13 Luglio 2026
Sardegna

Un chatbot al posto dello psicologo. Il fallimento collettivo di una generazione

Facciamola finita con l’ipocrisia. Quando leggiamo che il 51% dei ragazzi europei tra gli 11 e i 25 anni preferisce parlare della propria salute mentale con un chatbot piuttosto che con un professionista, la reazione istintiva è inorridire davanti agli schermi, ai like, alla generazione perduta nei pixel. È comodo. È sbagliato. E soprattutto, è una bugia che gli adulti si raccontano per non guardarsi allo specchio.

Quei ragazzi non hanno scelto una macchina perché le macchine sono meglio. L’hanno scelta perché noi non eravamo disponibili.
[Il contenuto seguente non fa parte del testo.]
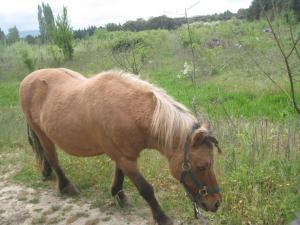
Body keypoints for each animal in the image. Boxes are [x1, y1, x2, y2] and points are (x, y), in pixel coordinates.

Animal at [18, 68, 220, 225]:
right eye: (202, 166)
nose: (216, 203)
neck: (128, 111)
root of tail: (27, 79)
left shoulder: (122, 156)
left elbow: (119, 175)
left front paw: (118, 195)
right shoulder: (125, 159)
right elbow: (146, 189)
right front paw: (162, 217)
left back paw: (47, 173)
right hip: (43, 134)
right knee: (52, 157)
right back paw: (66, 186)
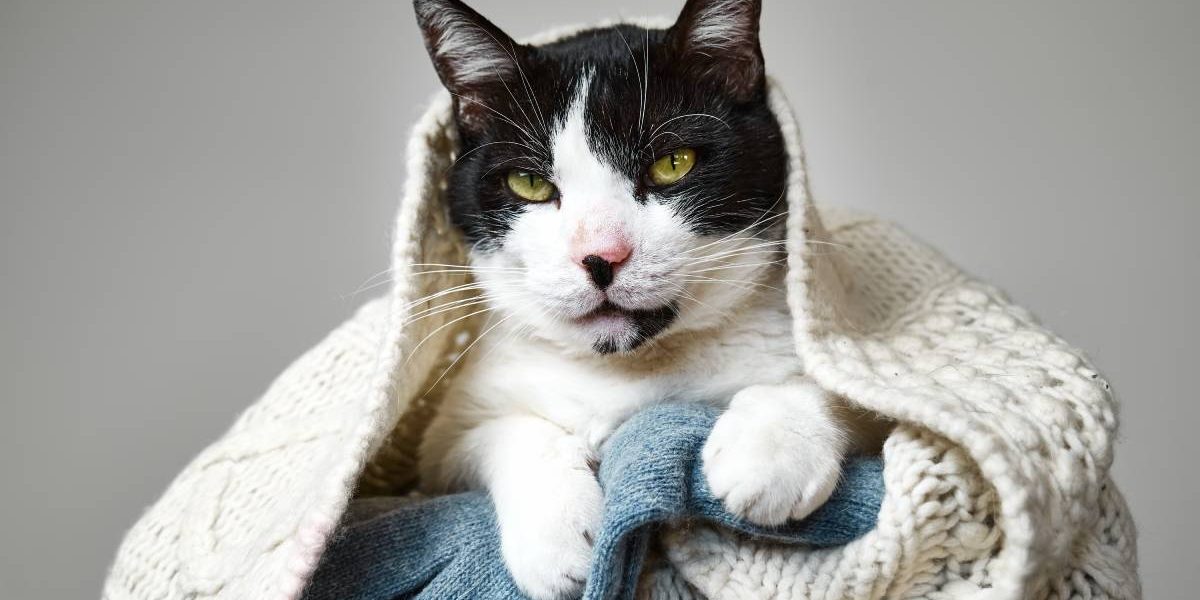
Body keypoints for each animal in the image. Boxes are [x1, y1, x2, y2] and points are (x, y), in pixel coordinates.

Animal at [408, 2, 878, 597]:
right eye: (528, 183)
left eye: (673, 163)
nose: (600, 255)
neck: (630, 370)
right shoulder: (438, 448)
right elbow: (498, 432)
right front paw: (557, 536)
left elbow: (853, 392)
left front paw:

In nessun senso della parola.

Il sistema sanitario: assente ingiustificato.

Partiamo dai numeri, che sono spietati. Solo il 37% dei giovani intervistati si è rivolto a uno psicologo. Non è un dato sulla diffidenza verso la psicoterapia. È un dato sulla sua inaccessibilità strutturale.

In Italia uno psicologo nel pubblico si aspetta mesi. Nel privato costa tra i 60 e i 120 euro a seduta, cifre fuori dalla portata di qualunque adolescente e di buona parte delle famiglie. Il bonus psicologo, annunciato come svolta epocale, ha coperto una frazione irrisoria della domanda reale. Nel resto d’Europa la situazione non è molto diversa.

Risultato: un ragazzo di 14 anni in crisi alle tre di notte non ha nessuno a cui rivolgersi. Nessun numero, nessun servizio, nessuna porta aperta. Ha un telefono e un chatbot che risponde sempre, non giudica, non fa aspettare. Chi può davvero biasimarli?

Le famiglie: la grande rimozione.

Il 60% dei giovani intervistati trova più semplice parlare con un’IA perché, attenzione, è priva di giudizi.

Un ragazzo preferisce aprirsi con un algoritmo perché sa che in casa, a scuola, con gli adulti di riferimento, verrà giudicato. Verrà interrotto. Verrà ridimensionato con un “ai miei tempi era peggio” o silenziato con un “non esagerare”. La famiglia, oggi, ha prodotto figli che preferiscono la solitudine digitale alla conversazione reale.

Non è colpa dei genitori nel senso più semplice del termine. È il risultato di decenni in cui parlare di salute mentale è rimasto un tabù da gestire in privato, con vergogna, o da ignorare del tutto sperando che passasse da sola.

Big Tech: i veri predatori delle emozioni.

E poi ci sono loro. Le aziende che hanno costruito questi strumenti sapendo esattamente cosa stavano facendo.

Il 60% dei giovani considera i chatbot dei «consiglieri di vita». Il 40% ammette di sviluppare legami emotivi con gli assistenti digitali. Questi non sono effetti collaterali imprevisti. Sono funzionalità. Sono il prodotto di team di ingegneri e psicologi comportamentali pagati per rendere queste piattaforme il più coinvolgenti, il più rassicuranti, il più indispensabili possibile.

Franke Föyen, tra gli autori dello studio, avverte che persino professionisti esperti potrebbero fare fatica a distinguere i consigli generati dall’IA da quelli di un essere umano qualificato. Big Tech lo sa. E continua. Perché un adolescente emotivamente dipendente da un chatbot è un utente fidelizzato, una fonte di dati, un mercato.

Chiamarla innovazione è un eufemismo. È pesca con la dinamite in un lago di persone vulnerabili.

Le istituzioni: il teatro della “reazione” e autocelebrazione.

Le authority si svegliano, commissionano studi, pubblicano rapporti. La Cnil francese finanzia indagini Ipsos. I parlamenti convocano audizioni. I ministri rilasciano dichiarazioni preoccupate.

E poi? Niente. O quasi. Nessuna regolamentazione seria sull’uso dell’IA con i minori. Nessun investimento strutturale nella salute mentale giovanile. Nessuna riforma del sistema scolastico che preveda figure di supporto psicologico reali e continuative.

Le istituzioni europee hanno impiegato anni per regolamentare la curvatura delle banane. Stanno ancora discutendo se e come proteggere un undicenne che alle due di notte racconta i suoi traumi a un modello linguistico addestrato su miliardi di testi.

Venti anni di tagli alla ssalute mentale.

Uno su due. Un giovane europeo su due cerca conforto in una macchina. Non perché la generazione sia persa. Ma perché il mondo che gli adulti hanno costruito intorno a loro non ha lasciato molte altre uscite.

La dipendenza emotiva dall’IA non è il problema. È il sintomo. Il problema sono vent’anni di tagli alla sanità mentale, famiglie che non sanno ascoltare, piattaforme progettate per agganciare e istituzioni che reagiscono sempre un decennio in ritardo.